◆ **ASSIGNMENT**: Write the data below out again, exactly as each line reads.

◆ **SUPPLIED RECORDS**:
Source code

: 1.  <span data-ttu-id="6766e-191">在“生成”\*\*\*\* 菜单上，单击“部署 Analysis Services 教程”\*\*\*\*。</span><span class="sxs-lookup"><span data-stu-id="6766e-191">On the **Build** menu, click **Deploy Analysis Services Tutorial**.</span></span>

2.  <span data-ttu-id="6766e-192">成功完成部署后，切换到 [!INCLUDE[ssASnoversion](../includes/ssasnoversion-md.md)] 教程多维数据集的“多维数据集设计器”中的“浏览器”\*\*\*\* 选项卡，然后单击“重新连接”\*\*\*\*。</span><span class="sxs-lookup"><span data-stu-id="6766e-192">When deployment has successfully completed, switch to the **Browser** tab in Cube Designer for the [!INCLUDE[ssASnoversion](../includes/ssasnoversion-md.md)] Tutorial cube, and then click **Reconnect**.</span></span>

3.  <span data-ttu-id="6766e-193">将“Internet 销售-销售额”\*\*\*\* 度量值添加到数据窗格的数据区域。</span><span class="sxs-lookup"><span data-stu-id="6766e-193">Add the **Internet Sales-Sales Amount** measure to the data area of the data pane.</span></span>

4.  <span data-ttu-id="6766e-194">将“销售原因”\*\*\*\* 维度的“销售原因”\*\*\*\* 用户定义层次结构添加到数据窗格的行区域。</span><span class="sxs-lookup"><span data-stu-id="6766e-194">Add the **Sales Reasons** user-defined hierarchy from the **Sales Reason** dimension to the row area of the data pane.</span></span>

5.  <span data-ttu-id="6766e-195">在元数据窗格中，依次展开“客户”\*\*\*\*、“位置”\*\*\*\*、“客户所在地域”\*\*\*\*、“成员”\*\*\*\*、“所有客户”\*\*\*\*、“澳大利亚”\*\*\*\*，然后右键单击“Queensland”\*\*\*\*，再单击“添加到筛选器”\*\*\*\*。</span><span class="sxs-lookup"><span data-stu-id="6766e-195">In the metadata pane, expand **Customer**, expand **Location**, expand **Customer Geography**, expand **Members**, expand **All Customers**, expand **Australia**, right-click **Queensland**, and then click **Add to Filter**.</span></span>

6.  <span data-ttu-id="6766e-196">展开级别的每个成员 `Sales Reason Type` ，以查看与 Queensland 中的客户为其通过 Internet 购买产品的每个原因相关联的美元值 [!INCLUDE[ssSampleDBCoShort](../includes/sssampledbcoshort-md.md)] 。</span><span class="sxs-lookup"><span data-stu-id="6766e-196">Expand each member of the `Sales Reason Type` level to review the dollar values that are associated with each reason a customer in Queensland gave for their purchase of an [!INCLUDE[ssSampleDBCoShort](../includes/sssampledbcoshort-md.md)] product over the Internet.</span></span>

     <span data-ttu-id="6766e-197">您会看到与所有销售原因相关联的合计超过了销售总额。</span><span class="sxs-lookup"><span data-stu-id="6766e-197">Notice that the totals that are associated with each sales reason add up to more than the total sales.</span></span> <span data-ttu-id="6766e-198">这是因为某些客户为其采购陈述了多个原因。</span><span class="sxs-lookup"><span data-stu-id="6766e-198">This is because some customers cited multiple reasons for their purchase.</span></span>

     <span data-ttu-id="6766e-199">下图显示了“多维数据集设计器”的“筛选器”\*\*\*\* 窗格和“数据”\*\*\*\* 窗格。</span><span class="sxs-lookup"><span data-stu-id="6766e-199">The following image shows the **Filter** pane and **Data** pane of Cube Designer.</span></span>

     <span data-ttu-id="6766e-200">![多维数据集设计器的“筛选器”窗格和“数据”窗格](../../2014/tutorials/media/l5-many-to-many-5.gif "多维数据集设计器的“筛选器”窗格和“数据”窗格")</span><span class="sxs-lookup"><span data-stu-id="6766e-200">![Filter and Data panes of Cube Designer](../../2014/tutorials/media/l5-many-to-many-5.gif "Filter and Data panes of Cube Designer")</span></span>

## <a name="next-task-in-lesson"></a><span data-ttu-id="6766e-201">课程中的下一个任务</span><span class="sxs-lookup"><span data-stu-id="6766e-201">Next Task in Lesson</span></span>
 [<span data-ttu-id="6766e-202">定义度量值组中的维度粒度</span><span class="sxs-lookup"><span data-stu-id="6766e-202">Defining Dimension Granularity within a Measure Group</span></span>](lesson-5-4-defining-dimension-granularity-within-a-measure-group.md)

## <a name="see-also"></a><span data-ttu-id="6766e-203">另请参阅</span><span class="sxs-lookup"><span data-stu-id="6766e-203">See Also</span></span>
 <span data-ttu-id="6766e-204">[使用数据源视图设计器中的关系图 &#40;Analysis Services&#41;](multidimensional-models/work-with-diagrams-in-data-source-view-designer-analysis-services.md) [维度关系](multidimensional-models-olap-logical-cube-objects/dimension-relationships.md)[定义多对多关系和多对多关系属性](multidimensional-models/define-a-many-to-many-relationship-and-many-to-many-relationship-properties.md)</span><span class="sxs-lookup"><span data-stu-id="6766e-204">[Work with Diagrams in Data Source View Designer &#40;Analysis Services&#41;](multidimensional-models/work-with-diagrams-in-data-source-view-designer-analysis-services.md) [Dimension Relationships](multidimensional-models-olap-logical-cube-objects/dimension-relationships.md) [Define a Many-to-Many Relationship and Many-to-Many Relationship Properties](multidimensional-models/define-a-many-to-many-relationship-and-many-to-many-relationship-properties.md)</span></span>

◆ **TASK RESPONSE**:
Source code

: 1.  <span data-ttu-id="6766e-191">在“生成”\*\*\*\* 菜单上，单击“部署 Analysis Services 教程”\*\*\*\*。</span><span class="sxs-lookup"><span data-stu-id="6766e-191">On the **Build** menu, click **Deploy Analysis Services Tutorial**.</span></span>

2.  <span data-ttu-id="6766e-192">成功完成部署后，切换到 [!INCLUDE[ssASnoversion](../includes/ssasnoversion-md.md)] 教程多维数据集的“多维数据集设计器”中的“浏览器”\*\*\*\* 选项卡，然后单击“重新连接”\*\*\*\*。</span><span class="sxs-lookup"><span data-stu-id="6766e-192">When deployment has successfully completed, switch to the **Browser** tab in Cube Designer for the [!INCLUDE[ssASnoversion](../includes/ssasnoversion-md.md)] Tutorial cube, and then click **Reconnect**.</span></span>

3.  <span data-ttu-id="6766e-193">将“Internet 销售-销售额”\*\*\*\* 度量值添加到数据窗格的数据区域。</span><span class="sxs-lookup"><span data-stu-id="6766e-193">Add the **Internet Sales-Sales Amount** measure to the data area of the data pane.</span></span>

4.  <span data-ttu-id="6766e-194">将“销售原因”\*\*\*\* 维度的“销售原因”\*\*\*\* 用户定义层次结构添加到数据窗格的行区域。</span><span class="sxs-lookup"><span data-stu-id="6766e-194">Add the **Sales Reasons** user-defined hierarchy from the **Sales Reason** dimension to the row area of the data pane.</span></span>

5.  <span data-ttu-id="6766e-195">在元数据窗格中，依次展开“客户”\*\*\*\*、“位置”\*\*\*\*、“客户所在地域”\*\*\*\*、“成员”\*\*\*\*、“所有客户”\*\*\*\*、“澳大利亚”\*\*\*\*，然后右键单击“Queensland”\*\*\*\*，再单击“添加到筛选器”\*\*\*\*。</span><span class="sxs-lookup"><span data-stu-id="6766e-195">In the metadata pane, expand **Customer**, expand **Location**, expand **Customer Geography**, expand **Members**, expand **All Customers**, expand **Australia**, right-click **Queensland**, and then click **Add to Filter**.</span></span>

6.  <span data-ttu-id="6766e-196">展开级别的每个成员 `Sales Reason Type` ，以查看与 Queensland 中的客户为其通过 Internet 购买产品的每个原因相关联的美元值 [!INCLUDE[ssSampleDBCoShort](../includes/sssampledbcoshort-md.md)] 。</span><span class="sxs-lookup"><span data-stu-id="6766e-196">Expand each member of the `Sales Reason Type` level to review the dollar values that are associated with each reason a customer in Queensland gave for their purchase of an [!INCLUDE[ssSampleDBCoShort](../includes/sssampledbcoshort-md.md)] product over the Internet.</span></span>

     <span data-ttu-id="6766e-197">您会看到与所有销售原因相关联的合计超过了销售总额。</span><span class="sxs-lookup"><span data-stu-id="6766e-197">Notice that the totals that are associated with each sales reason add up to more than the total sales.</span></span> <span data-ttu-id="6766e-198">这是因为某些客户为其采购陈述了多个原因。</span><span class="sxs-lookup"><span data-stu-id="6766e-198">This is because some customers cited multiple reasons for their purchase.</span></span>

     <span data-ttu-id="6766e-199">下图显示了“多维数据集设计器”的“筛选器”\*\*\*\* 窗格和“数据”\*\*\*\* 窗格。</span><span class="sxs-lookup"><span data-stu-id="6766e-199">The following image shows the **Filter** pane and **Data** pane of Cube Designer.</span></span>

     <span data-ttu-id="6766e-200">![多维数据集设计器的“筛选器”窗格和“数据”窗格](../../2014/tutorials/media/l5-many-to-many-5.gif "多维数据集设计器的“筛选器”窗格和“数据”窗格")</span><span class="sxs-lookup"><span data-stu-id="6766e-200">![Filter and Data panes of Cube Designer](../../2014/tutorials/media/l5-many-to-many-5.gif "Filter and Data panes of Cube Designer")</span></span>

## <a name="next-task-in-lesson"></a><span data-ttu-id="6766e-201">课程中的下一个任务</span><span class="sxs-lookup"><span data-stu-id="6766e-201">Next Task in Lesson</span></span>
 [<span data-ttu-id="6766e-202">定义度量值组中的维度粒度</span><span class="sxs-lookup"><span data-stu-id="6766e-202">Defining Dimension Granularity within a Measure Group</span></span>](lesson-5-4-defining-dimension-granularity-within-a-measure-group.md)

## <a name="see-also"></a><span data-ttu-id="6766e-203">另请参阅</span><span class="sxs-lookup"><span data-stu-id="6766e-203">See Also</span></span>
 <span data-ttu-id="6766e-204">[使用数据源视图设计器中的关系图 &#40;Analysis Services&#41;](multidimensional-models/work-with-diagrams-in-data-source-view-designer-analysis-services.md) [维度关系](multidimensional-models-olap-logical-cube-objects/dimension-relationships.md)[定义多对多关系和多对多关系属性](multidimensional-models/define-a-many-to-many-relationship-and-many-to-many-relationship-properties.md)</span><span class="sxs-lookup"><span data-stu-id="6766e-204">[Work with Diagrams in Data Source View Designer &#40;Analysis Services&#41;](multidimensional-models/work-with-diagrams-in-data-source-view-designer-analysis-services.md) [Dimension Relationships](multidimensional-models-olap-logical-cube-objects/dimension-relationships.md) [Define a Many-to-Many Relationship and Many-to-Many Relationship Properties](multidimensional-models/define-a-many-to-many-relationship-and-many-to-many-relationship-properties.md)</span></span>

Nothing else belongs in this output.